Pourquoi attaque-t-on le privé ? Selon moi, il faut que les deux secteurs public et privé interagissent. Aujourd’hui, avec les difficultés rencontrées par la recherche pour trouver des postes de chercheurs et d’ingénieurs, heureusement que le privé est là pour nos futurs étudiants. Dans ces domaines de recherche appliquée, de tels liens entre privé et public sont à l’inverse bien développés dans de nombreux pays Européens comme l’Angleterre, la Belgique ou l’Espagne.
Ce qui est important, ce n’est pas le mot indépendance, on est tous indirectement liés. Ce qui est primordial c’est la transparence, combien sont-ils et y a-t-il conflit d’intérêt. Et ces informations sont clairement publiées sur Internet, en toute transparence. Le lien public-privé est indispensable. A défaut, nous risquons de perdre beaucoup de notre image et notre compétitivité dans le monde.
S’agissant de transparence, c’est justement l’un des reproches que l’on fait à la recherche sur les OGM ?
Tout s’explique. La France connaît une situation inquiétante : les programmes de recherches dans les domaines des biotechnologiques végétales donc les OGM sont mis en veilleuses Les chercheurs ne s’engagent plus dans ce type de recherches, d’autant plus que leurs expériences sont le plus souvent détruites par les « faucheurs » comme par exemple les expériences sur les vignes de l’Inra à Colmar.

* * * * * * *

- _TÂCHE À RÉALISER 1_
Dans l'extrait, quels pays européens sont cités comme ayant des liens bien développés entre le privé et le public ?
- _TÂCHE À RÉALISER 2_
Recopiez fidèlement le passage de l'extrait qui commence par « Ce qui est important, ce » et se termine par « dans le monde. ».

- _DONNÉES CI-DESSOUS_
* * * * * * *

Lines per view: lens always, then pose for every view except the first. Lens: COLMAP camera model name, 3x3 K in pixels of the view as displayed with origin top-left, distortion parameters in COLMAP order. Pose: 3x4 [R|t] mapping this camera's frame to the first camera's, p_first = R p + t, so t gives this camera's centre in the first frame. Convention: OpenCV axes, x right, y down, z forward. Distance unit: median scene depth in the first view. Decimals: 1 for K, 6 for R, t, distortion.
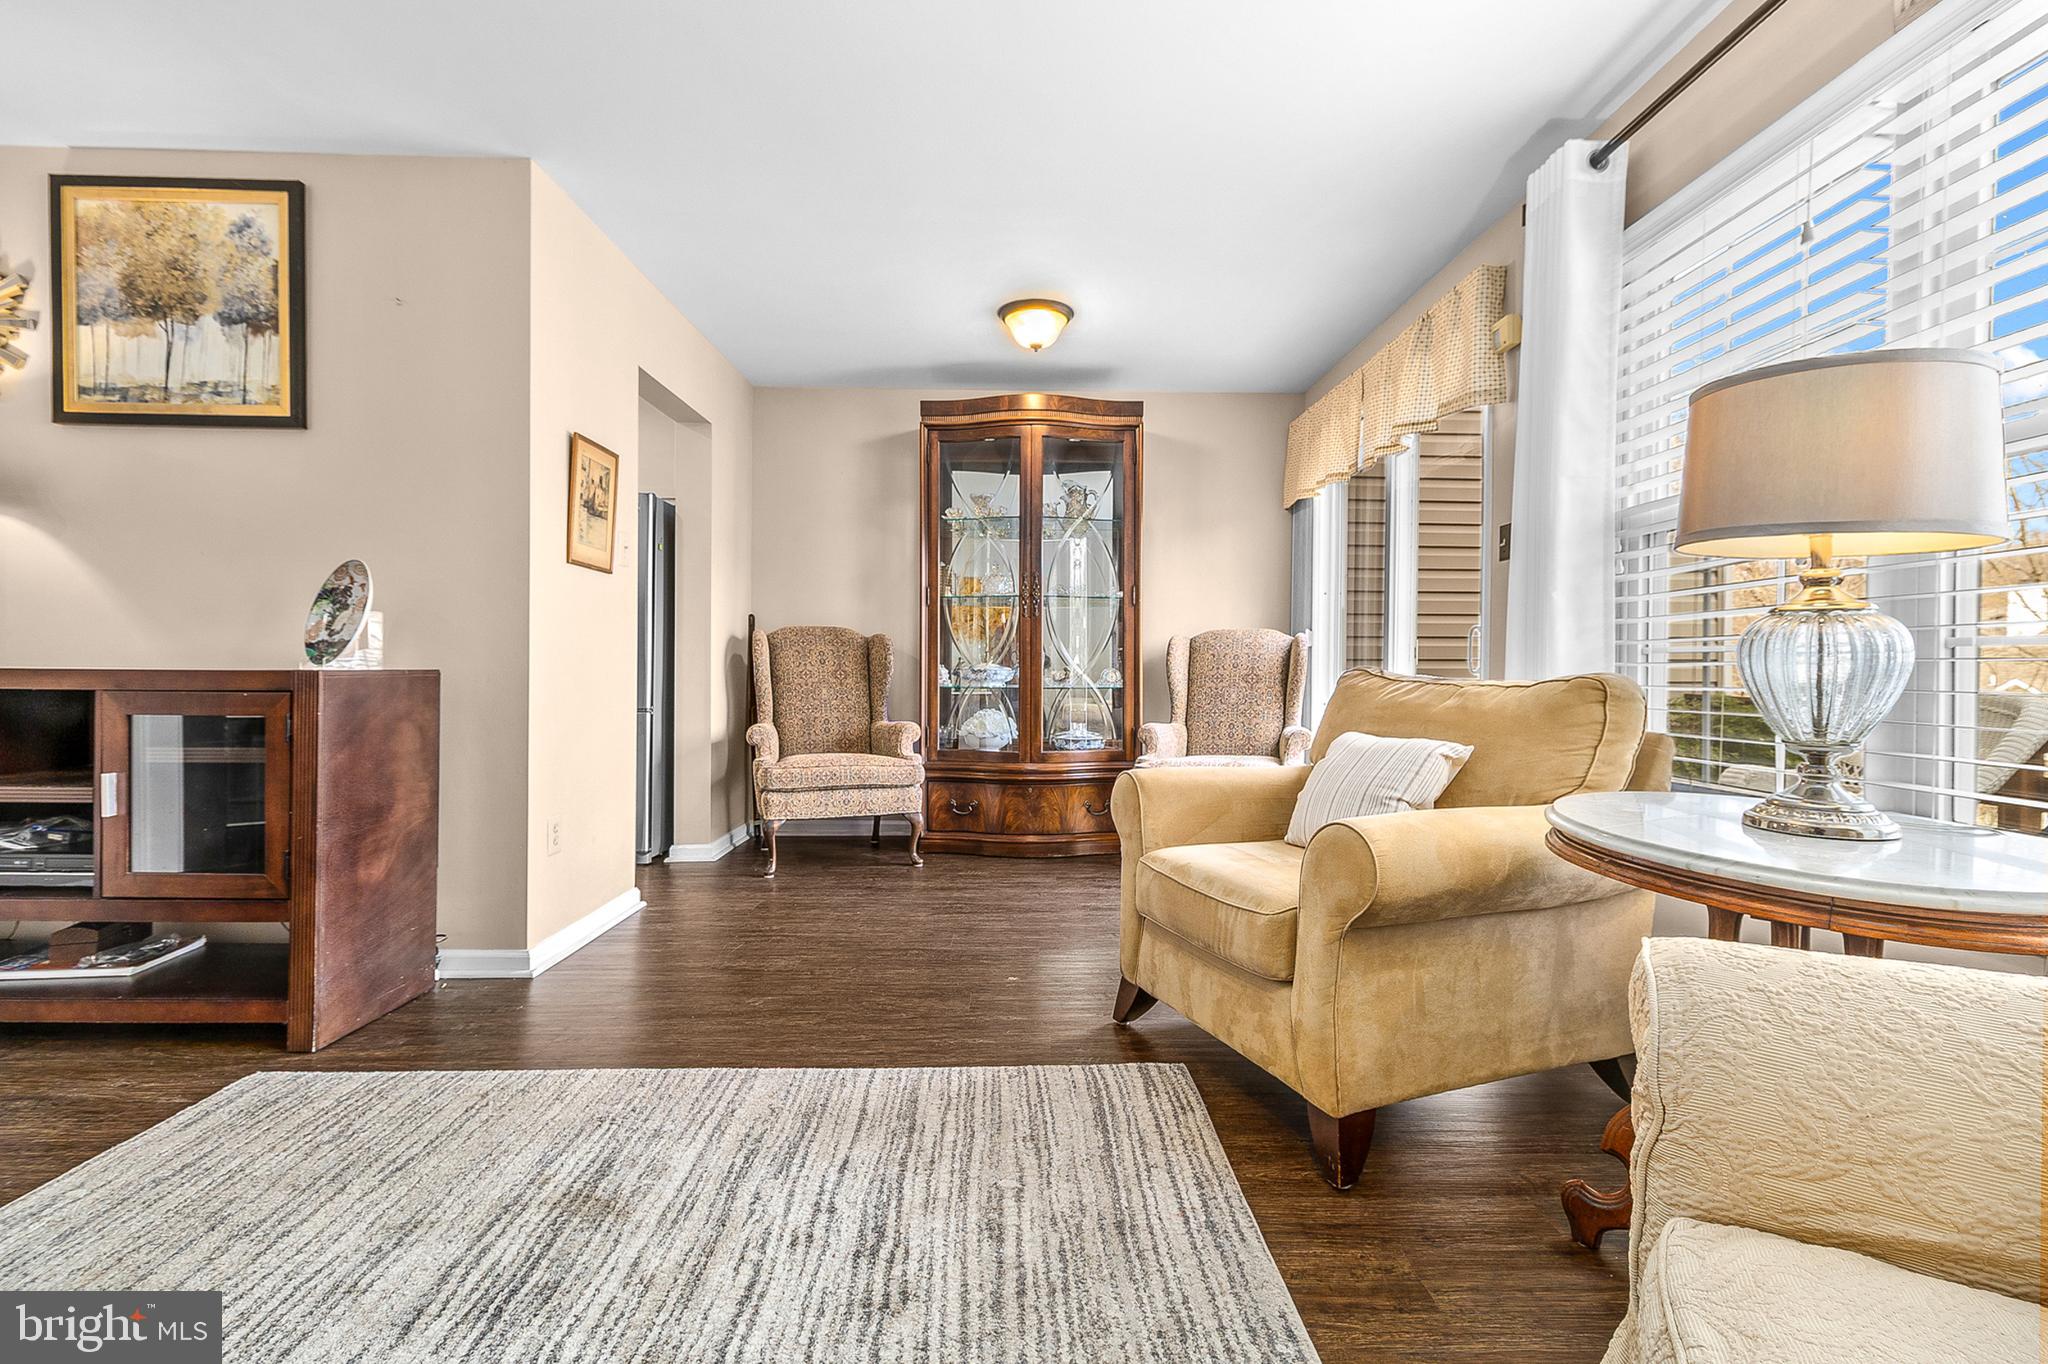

* * * * * * *

- _VOTRE RÉPONSE 1_
L'Angleterre, la Belgique et l'Espagne.

- _VOTRE RÉPONSE 2_
Ce qui est important, ce n’est pas le mot indépendance, on est tous indirectement liés. Ce qui est primordial c’est la transparence, combien sont-ils et y a-t-il conflit d’intérêt. Et ces informations sont clairement publiées sur Internet, en toute transparence. Le lien public-privé est indispensable. A défaut, nous risquons de perdre beaucoup de notre image et notre compétitivité dans le monde.